* BEGIN Dataset extract *
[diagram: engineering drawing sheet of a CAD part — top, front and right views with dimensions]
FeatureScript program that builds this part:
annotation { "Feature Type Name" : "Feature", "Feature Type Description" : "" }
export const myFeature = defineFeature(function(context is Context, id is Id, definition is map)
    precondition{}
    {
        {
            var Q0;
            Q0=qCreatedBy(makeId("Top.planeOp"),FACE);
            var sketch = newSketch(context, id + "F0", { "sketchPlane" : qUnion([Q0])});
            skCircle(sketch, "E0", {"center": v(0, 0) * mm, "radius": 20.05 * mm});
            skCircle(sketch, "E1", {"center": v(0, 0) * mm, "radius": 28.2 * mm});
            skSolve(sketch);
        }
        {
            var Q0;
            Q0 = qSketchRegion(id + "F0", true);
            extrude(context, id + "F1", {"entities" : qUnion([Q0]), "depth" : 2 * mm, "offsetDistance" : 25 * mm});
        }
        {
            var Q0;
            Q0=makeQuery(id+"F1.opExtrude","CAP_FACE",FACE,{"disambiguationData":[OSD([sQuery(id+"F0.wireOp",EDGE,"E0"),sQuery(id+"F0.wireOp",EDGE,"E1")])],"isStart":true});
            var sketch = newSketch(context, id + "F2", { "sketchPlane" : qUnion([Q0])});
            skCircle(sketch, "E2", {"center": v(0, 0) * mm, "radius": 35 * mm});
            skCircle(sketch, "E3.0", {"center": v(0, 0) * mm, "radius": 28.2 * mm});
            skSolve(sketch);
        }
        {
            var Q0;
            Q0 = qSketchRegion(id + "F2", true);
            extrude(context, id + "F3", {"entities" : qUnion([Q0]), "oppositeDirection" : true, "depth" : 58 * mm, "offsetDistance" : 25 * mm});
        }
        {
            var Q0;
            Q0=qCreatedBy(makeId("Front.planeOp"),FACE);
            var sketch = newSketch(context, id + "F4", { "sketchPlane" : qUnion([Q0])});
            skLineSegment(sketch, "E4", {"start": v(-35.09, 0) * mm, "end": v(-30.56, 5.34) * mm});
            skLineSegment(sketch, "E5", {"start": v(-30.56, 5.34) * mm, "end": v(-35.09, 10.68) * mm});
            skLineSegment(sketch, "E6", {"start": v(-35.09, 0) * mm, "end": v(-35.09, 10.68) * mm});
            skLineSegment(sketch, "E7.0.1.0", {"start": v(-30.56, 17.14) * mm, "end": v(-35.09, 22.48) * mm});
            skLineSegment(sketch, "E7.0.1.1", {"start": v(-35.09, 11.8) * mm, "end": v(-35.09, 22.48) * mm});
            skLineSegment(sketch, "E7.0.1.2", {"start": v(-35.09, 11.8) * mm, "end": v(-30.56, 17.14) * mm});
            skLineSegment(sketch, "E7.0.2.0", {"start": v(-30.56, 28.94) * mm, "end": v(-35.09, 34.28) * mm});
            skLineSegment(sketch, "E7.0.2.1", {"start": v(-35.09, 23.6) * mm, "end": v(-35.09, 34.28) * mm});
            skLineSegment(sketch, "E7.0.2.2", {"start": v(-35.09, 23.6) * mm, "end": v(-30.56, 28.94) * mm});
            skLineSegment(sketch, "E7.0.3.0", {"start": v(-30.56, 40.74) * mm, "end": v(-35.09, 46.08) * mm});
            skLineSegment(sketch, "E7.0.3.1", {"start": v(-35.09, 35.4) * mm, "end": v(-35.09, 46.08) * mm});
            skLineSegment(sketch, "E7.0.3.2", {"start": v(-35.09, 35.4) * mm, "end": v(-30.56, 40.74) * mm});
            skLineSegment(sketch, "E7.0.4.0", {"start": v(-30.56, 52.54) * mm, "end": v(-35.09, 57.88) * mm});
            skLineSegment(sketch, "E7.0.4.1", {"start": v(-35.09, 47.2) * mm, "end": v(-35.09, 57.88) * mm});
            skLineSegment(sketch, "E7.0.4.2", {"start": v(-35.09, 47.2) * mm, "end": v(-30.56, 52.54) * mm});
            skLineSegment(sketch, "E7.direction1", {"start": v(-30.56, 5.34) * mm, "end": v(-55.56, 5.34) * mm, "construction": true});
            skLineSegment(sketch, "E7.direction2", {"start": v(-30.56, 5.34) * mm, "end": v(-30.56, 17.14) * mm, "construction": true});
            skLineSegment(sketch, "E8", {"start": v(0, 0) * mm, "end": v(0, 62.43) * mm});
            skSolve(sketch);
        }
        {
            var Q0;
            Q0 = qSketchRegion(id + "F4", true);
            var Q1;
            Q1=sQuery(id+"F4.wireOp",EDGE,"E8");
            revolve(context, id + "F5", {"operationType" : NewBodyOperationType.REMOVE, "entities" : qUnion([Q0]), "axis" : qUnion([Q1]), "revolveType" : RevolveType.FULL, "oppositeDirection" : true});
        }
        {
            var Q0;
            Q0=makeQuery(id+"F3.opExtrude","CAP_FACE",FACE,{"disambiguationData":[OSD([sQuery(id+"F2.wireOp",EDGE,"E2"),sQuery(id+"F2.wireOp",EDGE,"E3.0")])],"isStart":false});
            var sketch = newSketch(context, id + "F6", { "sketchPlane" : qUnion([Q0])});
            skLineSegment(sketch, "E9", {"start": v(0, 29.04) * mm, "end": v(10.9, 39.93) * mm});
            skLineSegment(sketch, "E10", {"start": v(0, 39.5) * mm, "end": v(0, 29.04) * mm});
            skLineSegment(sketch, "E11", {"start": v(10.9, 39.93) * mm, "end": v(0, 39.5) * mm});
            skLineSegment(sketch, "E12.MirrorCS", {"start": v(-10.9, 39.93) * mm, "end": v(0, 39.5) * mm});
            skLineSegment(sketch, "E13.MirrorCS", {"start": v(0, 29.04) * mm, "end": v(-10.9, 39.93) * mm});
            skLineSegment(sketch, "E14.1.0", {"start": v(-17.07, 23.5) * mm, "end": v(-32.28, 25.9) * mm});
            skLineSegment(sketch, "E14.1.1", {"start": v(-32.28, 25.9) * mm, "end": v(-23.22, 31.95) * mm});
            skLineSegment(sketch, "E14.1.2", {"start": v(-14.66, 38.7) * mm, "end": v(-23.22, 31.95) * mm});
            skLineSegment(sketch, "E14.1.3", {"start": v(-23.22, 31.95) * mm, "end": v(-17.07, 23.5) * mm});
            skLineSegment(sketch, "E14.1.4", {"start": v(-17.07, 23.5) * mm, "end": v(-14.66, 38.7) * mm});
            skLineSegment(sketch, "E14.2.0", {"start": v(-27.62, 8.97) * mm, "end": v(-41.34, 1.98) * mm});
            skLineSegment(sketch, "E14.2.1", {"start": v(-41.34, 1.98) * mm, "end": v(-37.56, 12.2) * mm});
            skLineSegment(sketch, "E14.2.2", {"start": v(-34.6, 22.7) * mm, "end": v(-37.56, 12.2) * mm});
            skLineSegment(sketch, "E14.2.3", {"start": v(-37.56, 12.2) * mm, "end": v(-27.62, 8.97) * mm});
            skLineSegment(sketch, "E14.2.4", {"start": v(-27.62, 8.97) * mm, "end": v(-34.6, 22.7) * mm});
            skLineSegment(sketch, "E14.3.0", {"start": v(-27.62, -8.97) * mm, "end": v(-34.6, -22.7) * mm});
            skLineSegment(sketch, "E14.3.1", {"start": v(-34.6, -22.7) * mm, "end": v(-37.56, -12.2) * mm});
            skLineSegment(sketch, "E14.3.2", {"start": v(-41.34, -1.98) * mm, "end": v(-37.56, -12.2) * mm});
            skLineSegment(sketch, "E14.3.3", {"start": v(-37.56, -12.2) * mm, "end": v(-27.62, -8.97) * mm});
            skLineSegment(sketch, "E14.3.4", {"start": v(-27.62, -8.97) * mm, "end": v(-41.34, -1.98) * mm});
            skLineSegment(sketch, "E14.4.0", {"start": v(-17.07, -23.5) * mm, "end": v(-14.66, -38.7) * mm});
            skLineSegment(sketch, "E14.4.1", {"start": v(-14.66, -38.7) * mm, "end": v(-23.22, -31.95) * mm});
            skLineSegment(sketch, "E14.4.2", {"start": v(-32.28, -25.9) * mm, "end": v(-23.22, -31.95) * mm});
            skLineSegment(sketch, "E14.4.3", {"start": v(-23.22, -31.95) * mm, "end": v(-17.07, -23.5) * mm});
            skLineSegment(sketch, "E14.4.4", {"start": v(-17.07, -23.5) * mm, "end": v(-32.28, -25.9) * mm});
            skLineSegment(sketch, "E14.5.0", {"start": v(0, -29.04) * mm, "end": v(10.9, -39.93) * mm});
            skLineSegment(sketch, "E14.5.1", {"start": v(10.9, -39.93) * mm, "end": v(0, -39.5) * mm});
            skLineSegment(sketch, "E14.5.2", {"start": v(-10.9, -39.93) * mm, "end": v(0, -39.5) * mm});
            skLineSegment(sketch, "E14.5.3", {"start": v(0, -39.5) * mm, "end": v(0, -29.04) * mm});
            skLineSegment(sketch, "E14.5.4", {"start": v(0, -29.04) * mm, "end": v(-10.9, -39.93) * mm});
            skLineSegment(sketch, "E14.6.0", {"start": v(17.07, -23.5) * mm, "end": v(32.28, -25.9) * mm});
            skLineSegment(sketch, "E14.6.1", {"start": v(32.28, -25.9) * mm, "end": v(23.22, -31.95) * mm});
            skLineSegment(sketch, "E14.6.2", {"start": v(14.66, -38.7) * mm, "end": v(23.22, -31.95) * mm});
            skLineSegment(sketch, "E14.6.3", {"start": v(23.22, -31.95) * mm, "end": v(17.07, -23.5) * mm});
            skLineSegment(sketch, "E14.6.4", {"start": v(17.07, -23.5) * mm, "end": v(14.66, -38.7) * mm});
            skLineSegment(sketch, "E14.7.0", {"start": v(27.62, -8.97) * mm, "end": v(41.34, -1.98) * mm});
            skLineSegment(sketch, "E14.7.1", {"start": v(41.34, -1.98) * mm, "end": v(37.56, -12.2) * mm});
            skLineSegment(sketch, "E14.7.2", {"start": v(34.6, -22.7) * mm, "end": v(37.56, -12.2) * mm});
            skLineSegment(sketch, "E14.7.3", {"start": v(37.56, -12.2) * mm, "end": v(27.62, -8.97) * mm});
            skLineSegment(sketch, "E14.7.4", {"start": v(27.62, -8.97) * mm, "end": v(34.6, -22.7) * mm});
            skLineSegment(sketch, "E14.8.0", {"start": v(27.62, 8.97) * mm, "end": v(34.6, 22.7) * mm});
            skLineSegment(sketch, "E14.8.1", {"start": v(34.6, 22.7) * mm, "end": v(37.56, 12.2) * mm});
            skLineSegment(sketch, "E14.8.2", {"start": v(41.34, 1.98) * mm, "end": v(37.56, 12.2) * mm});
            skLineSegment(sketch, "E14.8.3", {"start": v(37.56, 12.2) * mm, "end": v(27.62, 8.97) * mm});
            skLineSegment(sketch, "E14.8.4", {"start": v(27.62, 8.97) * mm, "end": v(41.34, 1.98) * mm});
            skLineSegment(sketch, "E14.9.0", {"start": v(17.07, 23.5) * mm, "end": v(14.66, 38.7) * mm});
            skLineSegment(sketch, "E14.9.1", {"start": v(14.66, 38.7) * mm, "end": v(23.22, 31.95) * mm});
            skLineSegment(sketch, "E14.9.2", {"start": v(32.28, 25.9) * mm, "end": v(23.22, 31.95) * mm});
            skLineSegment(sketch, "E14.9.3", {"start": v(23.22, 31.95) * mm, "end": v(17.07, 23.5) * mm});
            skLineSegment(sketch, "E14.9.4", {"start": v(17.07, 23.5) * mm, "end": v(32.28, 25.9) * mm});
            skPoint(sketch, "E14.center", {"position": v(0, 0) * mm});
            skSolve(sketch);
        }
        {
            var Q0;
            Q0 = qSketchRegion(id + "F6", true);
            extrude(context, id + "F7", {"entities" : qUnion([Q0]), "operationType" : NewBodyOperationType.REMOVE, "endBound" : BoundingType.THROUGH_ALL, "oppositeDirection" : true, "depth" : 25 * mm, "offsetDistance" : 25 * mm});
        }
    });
* END Dataset extract *
Written request:
List each line of the records that contains the string "opExtrude", with uppercase and lowercase letters treated as different.

Solution for this problem:
            Q0=makeQuery(id+"F1.opExtrude","CAP_FACE",FACE,{"disambiguationData":[OSD([sQuery(id+"F0.wireOp",EDGE,"E0"),sQuery(id+"F0.wireOp",EDGE,"E1")])],"isStart":true});
            Q0=makeQuery(id+"F3.opExtrude","CAP_FACE",FACE,{"disambiguationData":[OSD([sQuery(id+"F2.wireOp",EDGE,"E2"),sQuery(id+"F2.wireOp",EDGE,"E3.0")])],"isStart":false});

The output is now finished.